Die Kreise werden im Uhrzeigersinn befahren, Autobahnen von links auf- und wieder abgefahren und rechts überholt. Ist doch ganz einfach, oder? Ich denke aber, wenn wir uns heute einen Wagen gemietet hätten, wir hätten alles richtig gemacht, weil man am ersten Tag absolut konzentriert bei der Sache ist und ständig über den ungewohnten Linksverkehr nachdenkt. Er ist so präsent im Gehirn, dass man alles richtig machen würde. Tage später, wenn sich Routine breit macht, dann würden Flüchtigkeitsfehler auftreten. Aber wir mieten ja keinen Wagen.
An der Liverpool Street angekommen, legen wir den Rest der Strecke mit der U-Bahn zurück. Mit der Circle Line geht es unter Tower Hill und Westminster hindurch Richtung South Kensington. An der Victoria Station gibt sich die Ansagerin besonders viel Mühe, den Namen Victoria so oft wie möglich zu wiederholen. „Next Station is Victoria. Change at Victoria for the Victoria Line...“. Am Anfang nervt es ein wenig, doch später warten wir förmlich auf diese Ansage. Am Bahnsteig selber ruft eine Tonbandstimme unnachgiebig "Mind the Gap".
Überhaupt ist in der U-Bahn Vorsicht geboten. "Mind the Gap", "Mind the Step" und "Mind your Head" ist vielerorts zu lesen.
Hotel Majestic
Aufgenommen am: 25.08.2003
Wir steigen an der Gloucester Road aus, laut Hotelbeschreibung die nächstgelegene Station. Doch wo liegt nun unser Hotel? Wo ist die Cromwell Road? Laut Stadtplan eine große Hauptstraße, doch an dieser Ecke kreuzen sich zwei größere Straßen.

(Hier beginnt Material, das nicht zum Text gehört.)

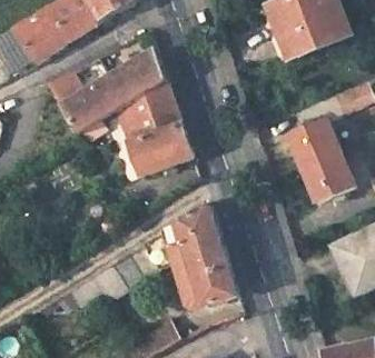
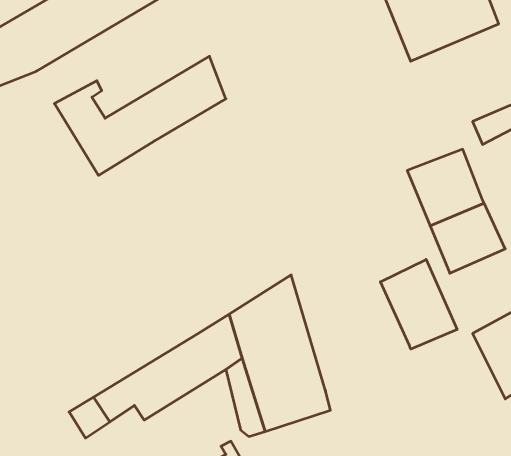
building: [116,80,193,175] -> none
building: none -> [380,259,457,349]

Auf den Boden ist groß „Look Left“ und „Look Right“ zu lesen, wahrscheinlich ein guter Hinweis für alle kontinentalen Europäer, die einfach immer wieder in die falsche Richtung sehen. Doch wo sind hier Straßenschilder? – Ah, an den Häusern selber. Gut! Bleibt nur noch zu klären, in welche Richtung die Cromwell Road entlang zu laufen ist. Natürlich sind wir zuerst in die falsche Richtung gelaufen, warum auch nicht. Es wird 23 Uhr, bis wir unser Hotel erreichen und die Tür zu unserem Zimmer auf dem knarrenden Fußboden aufschließen. Willkommen in London.